Virtually everyone, it seems, is cheering the electoral victory of Democrat Barack Obama in the U.S. presidential race. The obvious exception is the Republican Party, which is likely to shift even further to the right in the halls of power due to moderate and semi-moderate GOPers losing out to Democratic challengers, but that’s a given. You can count on them being the most obstructionist minority party in Congress since the Gingrich revolution in 1994, laying the groundwork for a similar event in 2010.
That’s to be expected. What seems to be going ignored in the victory celebration is that the increased Democratic majority is prepared to waste the next two years accommodating this obstructionism. Nancy Pelosi, who fended off a challenge from independent Cindy Sheehan, proudly boasted that Democrats would legislate from the right, not the left (though she called it the “middle”).

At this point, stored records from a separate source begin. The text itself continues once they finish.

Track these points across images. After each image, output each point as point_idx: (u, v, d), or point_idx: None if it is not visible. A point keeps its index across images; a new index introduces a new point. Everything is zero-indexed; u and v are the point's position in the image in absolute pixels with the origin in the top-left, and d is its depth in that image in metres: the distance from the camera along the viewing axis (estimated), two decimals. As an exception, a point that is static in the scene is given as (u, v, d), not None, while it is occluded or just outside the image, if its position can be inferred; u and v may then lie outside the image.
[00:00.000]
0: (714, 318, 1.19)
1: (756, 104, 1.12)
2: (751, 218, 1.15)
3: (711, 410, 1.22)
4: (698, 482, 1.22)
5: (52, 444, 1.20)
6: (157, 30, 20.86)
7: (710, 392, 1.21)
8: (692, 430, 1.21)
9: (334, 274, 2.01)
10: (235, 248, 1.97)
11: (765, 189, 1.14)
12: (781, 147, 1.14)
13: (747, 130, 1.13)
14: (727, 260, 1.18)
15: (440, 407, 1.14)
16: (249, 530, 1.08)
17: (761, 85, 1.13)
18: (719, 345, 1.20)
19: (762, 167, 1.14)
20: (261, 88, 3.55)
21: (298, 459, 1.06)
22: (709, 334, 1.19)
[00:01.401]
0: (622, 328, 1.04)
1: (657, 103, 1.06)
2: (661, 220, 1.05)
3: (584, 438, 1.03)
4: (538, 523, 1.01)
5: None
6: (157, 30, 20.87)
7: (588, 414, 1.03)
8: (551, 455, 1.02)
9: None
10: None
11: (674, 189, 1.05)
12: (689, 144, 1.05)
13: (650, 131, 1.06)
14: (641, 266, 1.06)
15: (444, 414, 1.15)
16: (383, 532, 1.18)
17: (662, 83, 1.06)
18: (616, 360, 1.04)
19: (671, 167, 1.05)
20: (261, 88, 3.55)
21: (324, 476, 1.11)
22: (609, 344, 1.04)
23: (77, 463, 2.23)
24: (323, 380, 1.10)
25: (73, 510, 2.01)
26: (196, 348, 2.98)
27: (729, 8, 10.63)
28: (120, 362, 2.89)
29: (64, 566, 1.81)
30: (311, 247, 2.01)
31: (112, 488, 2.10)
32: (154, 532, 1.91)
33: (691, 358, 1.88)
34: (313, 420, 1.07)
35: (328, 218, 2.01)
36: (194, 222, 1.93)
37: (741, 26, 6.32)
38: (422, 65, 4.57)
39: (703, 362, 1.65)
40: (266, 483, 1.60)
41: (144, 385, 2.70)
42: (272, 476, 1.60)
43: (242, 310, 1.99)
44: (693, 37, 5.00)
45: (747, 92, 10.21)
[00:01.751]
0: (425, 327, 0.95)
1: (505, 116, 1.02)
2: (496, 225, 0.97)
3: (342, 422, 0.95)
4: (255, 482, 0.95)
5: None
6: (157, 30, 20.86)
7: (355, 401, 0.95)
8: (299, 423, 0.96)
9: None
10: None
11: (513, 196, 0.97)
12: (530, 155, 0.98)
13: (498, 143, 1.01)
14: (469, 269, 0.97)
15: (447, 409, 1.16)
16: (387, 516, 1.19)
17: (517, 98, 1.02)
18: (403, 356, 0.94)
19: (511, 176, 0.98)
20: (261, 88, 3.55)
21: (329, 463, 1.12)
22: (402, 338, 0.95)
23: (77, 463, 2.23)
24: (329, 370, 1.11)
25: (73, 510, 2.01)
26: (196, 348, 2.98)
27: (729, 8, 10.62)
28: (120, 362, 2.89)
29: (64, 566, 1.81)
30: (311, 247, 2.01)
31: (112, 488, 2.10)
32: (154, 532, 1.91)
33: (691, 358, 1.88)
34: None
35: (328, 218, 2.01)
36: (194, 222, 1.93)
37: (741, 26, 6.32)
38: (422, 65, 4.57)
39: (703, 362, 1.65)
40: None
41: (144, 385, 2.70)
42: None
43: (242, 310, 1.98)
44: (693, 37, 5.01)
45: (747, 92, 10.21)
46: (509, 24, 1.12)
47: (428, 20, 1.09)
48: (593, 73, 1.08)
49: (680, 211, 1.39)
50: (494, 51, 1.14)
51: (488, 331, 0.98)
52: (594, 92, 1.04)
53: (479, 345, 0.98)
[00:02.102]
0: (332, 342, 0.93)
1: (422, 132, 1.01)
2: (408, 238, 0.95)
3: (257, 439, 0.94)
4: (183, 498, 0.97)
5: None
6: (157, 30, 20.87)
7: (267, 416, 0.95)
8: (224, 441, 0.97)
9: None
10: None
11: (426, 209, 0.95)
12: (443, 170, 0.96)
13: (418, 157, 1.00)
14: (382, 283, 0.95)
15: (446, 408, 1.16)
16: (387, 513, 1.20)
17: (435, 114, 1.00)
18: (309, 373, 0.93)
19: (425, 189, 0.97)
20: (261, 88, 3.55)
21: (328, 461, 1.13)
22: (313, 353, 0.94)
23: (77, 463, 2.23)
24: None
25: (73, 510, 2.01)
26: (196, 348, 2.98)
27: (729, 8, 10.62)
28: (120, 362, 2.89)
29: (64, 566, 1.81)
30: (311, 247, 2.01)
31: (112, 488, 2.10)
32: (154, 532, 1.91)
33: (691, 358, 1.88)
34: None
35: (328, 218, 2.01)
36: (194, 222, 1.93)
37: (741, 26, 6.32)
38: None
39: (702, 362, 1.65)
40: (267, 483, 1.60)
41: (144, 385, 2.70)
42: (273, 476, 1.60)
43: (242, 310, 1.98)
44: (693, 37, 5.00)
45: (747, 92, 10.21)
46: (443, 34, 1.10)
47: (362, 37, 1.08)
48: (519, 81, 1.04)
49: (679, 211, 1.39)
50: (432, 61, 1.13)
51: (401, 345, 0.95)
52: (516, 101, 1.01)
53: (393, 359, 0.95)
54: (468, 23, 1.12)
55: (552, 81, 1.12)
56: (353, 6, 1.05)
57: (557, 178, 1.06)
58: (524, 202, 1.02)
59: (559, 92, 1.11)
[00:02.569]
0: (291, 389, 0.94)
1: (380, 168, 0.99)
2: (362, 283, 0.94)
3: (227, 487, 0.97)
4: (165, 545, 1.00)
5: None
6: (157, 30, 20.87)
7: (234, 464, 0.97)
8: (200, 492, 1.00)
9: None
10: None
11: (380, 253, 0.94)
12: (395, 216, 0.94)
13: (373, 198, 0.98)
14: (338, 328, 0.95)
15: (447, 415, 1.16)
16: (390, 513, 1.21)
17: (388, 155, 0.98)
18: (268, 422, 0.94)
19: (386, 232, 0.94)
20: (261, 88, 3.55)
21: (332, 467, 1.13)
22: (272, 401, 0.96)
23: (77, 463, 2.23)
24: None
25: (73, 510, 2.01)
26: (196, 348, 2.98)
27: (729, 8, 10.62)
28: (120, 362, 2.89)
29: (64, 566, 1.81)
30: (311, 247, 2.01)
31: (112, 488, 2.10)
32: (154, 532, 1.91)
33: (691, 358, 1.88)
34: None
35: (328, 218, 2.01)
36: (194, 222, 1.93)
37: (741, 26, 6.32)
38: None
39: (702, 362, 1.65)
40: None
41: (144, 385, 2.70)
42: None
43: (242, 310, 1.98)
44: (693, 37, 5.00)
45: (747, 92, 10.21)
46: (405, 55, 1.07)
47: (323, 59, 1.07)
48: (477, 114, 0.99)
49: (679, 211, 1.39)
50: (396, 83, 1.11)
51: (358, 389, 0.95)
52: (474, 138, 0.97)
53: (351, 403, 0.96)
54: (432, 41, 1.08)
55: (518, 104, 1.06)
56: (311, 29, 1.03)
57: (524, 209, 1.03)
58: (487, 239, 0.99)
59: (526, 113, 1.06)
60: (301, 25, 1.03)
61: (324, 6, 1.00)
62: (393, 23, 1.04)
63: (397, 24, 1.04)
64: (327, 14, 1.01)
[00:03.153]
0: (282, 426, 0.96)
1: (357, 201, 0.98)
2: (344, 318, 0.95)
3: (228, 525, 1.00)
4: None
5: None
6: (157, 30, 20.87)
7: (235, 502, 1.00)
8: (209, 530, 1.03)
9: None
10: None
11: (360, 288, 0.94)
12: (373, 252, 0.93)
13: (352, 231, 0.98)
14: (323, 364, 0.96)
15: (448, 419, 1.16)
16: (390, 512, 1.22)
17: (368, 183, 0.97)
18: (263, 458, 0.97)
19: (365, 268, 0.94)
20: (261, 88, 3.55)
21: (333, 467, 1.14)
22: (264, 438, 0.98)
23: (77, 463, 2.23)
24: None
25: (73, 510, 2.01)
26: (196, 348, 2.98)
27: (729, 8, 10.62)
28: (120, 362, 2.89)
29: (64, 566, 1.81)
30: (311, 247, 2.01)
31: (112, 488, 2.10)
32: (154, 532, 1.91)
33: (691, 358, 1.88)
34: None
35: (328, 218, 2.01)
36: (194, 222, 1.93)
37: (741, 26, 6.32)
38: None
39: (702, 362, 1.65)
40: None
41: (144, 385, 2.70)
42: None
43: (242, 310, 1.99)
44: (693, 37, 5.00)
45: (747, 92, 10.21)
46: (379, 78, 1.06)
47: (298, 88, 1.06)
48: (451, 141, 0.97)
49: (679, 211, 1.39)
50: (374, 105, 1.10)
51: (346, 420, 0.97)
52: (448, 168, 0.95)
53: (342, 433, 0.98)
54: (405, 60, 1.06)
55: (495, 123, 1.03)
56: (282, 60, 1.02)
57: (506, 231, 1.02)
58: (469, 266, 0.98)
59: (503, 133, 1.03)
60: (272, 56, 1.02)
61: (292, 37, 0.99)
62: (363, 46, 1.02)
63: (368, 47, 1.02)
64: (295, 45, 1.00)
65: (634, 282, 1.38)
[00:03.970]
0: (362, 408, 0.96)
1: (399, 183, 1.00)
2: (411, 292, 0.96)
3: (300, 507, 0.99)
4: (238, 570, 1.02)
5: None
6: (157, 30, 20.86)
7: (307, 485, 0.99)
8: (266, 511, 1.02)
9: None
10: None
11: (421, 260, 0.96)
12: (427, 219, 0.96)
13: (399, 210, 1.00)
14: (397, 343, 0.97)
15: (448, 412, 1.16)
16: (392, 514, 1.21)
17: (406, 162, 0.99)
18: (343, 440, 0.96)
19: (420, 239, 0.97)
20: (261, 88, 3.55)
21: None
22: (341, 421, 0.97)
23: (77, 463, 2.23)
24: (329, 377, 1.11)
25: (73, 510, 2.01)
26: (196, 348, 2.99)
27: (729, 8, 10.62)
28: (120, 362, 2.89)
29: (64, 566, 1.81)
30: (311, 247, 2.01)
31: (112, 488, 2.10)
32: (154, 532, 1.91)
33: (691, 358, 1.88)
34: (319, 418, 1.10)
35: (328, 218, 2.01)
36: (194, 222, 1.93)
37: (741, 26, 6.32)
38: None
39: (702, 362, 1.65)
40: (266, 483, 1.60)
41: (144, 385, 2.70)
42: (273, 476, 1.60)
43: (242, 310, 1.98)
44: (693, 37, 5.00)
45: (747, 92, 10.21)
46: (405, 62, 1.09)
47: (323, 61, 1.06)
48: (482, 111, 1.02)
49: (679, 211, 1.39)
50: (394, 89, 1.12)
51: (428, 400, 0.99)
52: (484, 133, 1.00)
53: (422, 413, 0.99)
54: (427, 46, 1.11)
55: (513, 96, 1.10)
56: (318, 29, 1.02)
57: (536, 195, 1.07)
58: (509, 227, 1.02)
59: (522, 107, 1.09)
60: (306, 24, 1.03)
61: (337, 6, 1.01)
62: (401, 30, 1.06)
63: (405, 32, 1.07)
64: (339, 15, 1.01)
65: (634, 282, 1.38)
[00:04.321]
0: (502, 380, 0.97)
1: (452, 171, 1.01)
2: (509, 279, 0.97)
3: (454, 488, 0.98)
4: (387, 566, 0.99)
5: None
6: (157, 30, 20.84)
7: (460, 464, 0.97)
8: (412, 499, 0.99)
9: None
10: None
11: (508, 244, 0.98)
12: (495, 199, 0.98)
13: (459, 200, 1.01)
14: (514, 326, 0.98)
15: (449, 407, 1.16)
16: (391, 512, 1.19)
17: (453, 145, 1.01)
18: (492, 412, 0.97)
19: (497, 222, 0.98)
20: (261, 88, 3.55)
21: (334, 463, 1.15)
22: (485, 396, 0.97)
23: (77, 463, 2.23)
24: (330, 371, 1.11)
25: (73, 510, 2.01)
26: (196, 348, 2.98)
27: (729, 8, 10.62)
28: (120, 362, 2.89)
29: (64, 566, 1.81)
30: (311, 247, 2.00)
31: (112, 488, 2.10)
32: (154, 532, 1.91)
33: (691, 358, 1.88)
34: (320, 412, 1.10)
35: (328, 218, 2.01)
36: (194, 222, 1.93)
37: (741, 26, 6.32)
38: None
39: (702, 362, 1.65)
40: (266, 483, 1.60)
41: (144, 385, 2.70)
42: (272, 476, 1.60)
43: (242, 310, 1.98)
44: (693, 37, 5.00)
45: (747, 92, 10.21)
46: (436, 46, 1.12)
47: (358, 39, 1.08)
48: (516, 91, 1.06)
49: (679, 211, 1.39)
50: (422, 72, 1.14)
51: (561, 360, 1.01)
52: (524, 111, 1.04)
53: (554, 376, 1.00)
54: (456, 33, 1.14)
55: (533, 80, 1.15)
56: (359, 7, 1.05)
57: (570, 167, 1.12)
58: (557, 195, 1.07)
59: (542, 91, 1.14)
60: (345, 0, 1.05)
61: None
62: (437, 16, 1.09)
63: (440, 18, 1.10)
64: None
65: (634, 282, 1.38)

This should be the first sign that progressives frittered away their chance to shape the political landscape. Don’t count on Senate capitulation leader Harry Reid to suddenly grow a pair or the Democratic Caucus to cease coddling Joe LIEberman now that the majority has been expanded; electoral fraud is likely responsible for the failure to win the filibuster-proof number of sixty senators, but even if Democrats had gotten it, Reid has bent over backwards to please GOPers and refused to enforce party discipline within his own ranks. The result, as it was in 2006, is a Senate paralyzed by Republican obstructionism and Democratic appeasement.
We have a president-elect who is prepared to name Rahm Emanuel, a top-ranking Bush Dog, as his chief of staff. Robert Rubin, a top architect of Clintonian economics and welfare-gutting, is on Obama’s economic advisory team, as are a number of other corporate marketeers. Don’t expect sound environmental, health care, economic, or energy policy from the White House. Nor should you expect an end to the occupation of Iraq, the unconditional support of the Israeli apartheid state, the lifting of the embargo on Cuba, or a shift away from imperialism. There has been nothing in Obama’s campaign or his legislative record to suggest he’ll suddenly do a 180 now that he is prepared to inherit the presidency.
Nothing is more indicative of this than the popular vote. Obama received a pitiful 51% to Republican John McCain’s 48%, a mere three percent difference. The new president is smart; he knows just as much as the Republicans do that this election was not a huge repudiation of Bush policies. Obama did not win so much as McCain lost, and he knows it. He’ll govern from the right to appease his corporate backers.
We had what was probably our last, best chance this year to force Democrats back to the left. We blew it. Neither Obama or the Democrats have any incentive now to even listen to us, to say nothing of governing from the left. What, then, is our recourse?
We can still walk away from the Democratic Party, and we must do so if we are to have any hope of salvaging the progressive movement. We must build locally, work our way up to state-level, and finally, organize at the national level. At this point it’s all we’ve got left. Enjoy your celebration, for the hangover we’re about to suffer is going to be a long one.